• _The task_
Which of the lines below contain the word "many"? Report each of them in full.

• _Given data_
○ ○ ○ ○

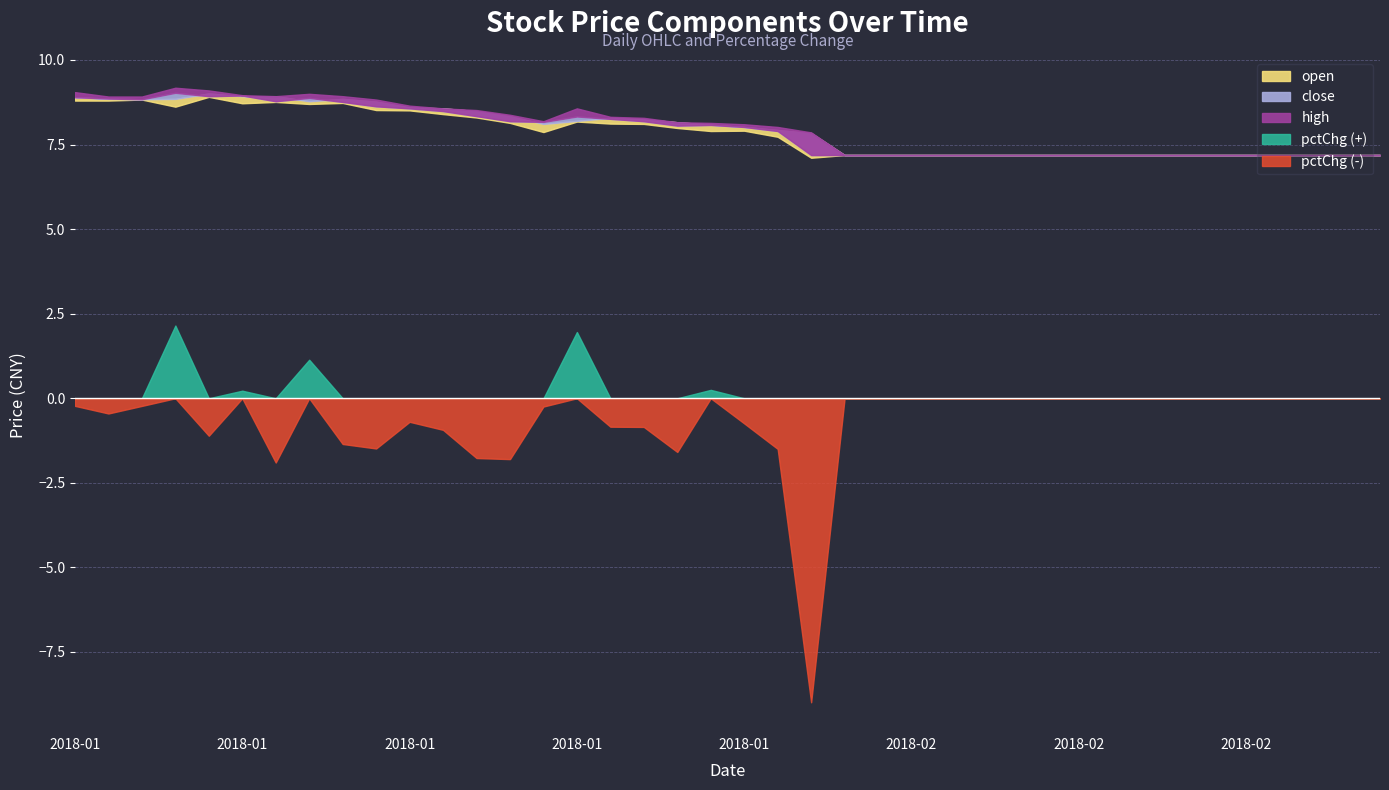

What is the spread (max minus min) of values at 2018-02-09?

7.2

○ ○ ○ ○

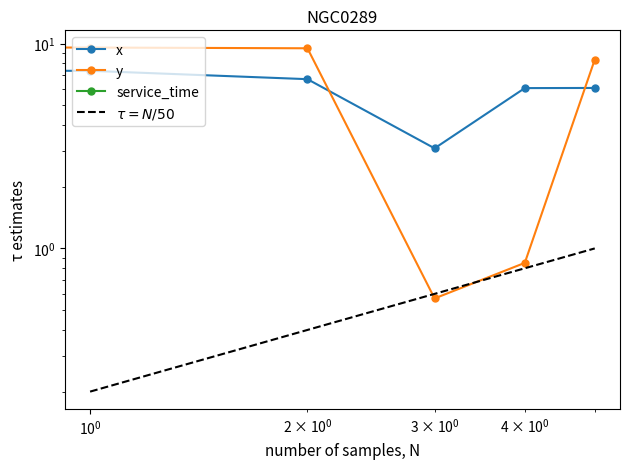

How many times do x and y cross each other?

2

○ ○ ○ ○

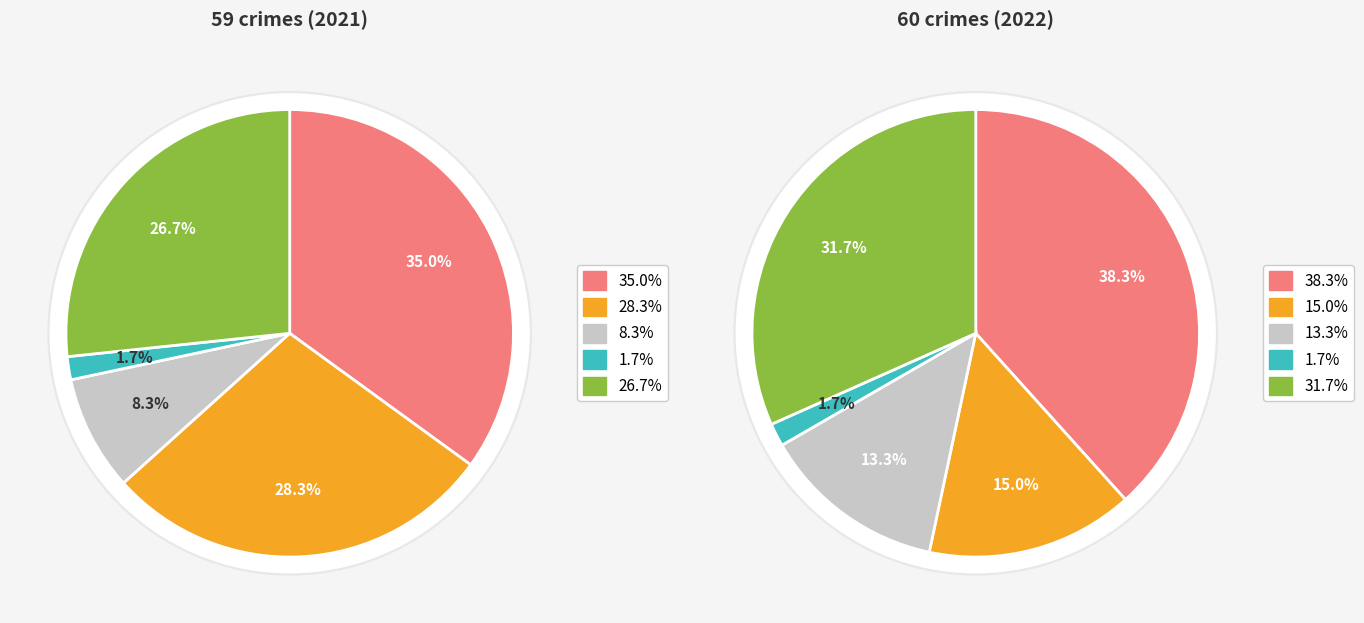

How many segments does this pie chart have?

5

○ ○ ○ ○

• _Answer to this problem_
How many times do x and y cross each other?
How many segments does this pie chart have?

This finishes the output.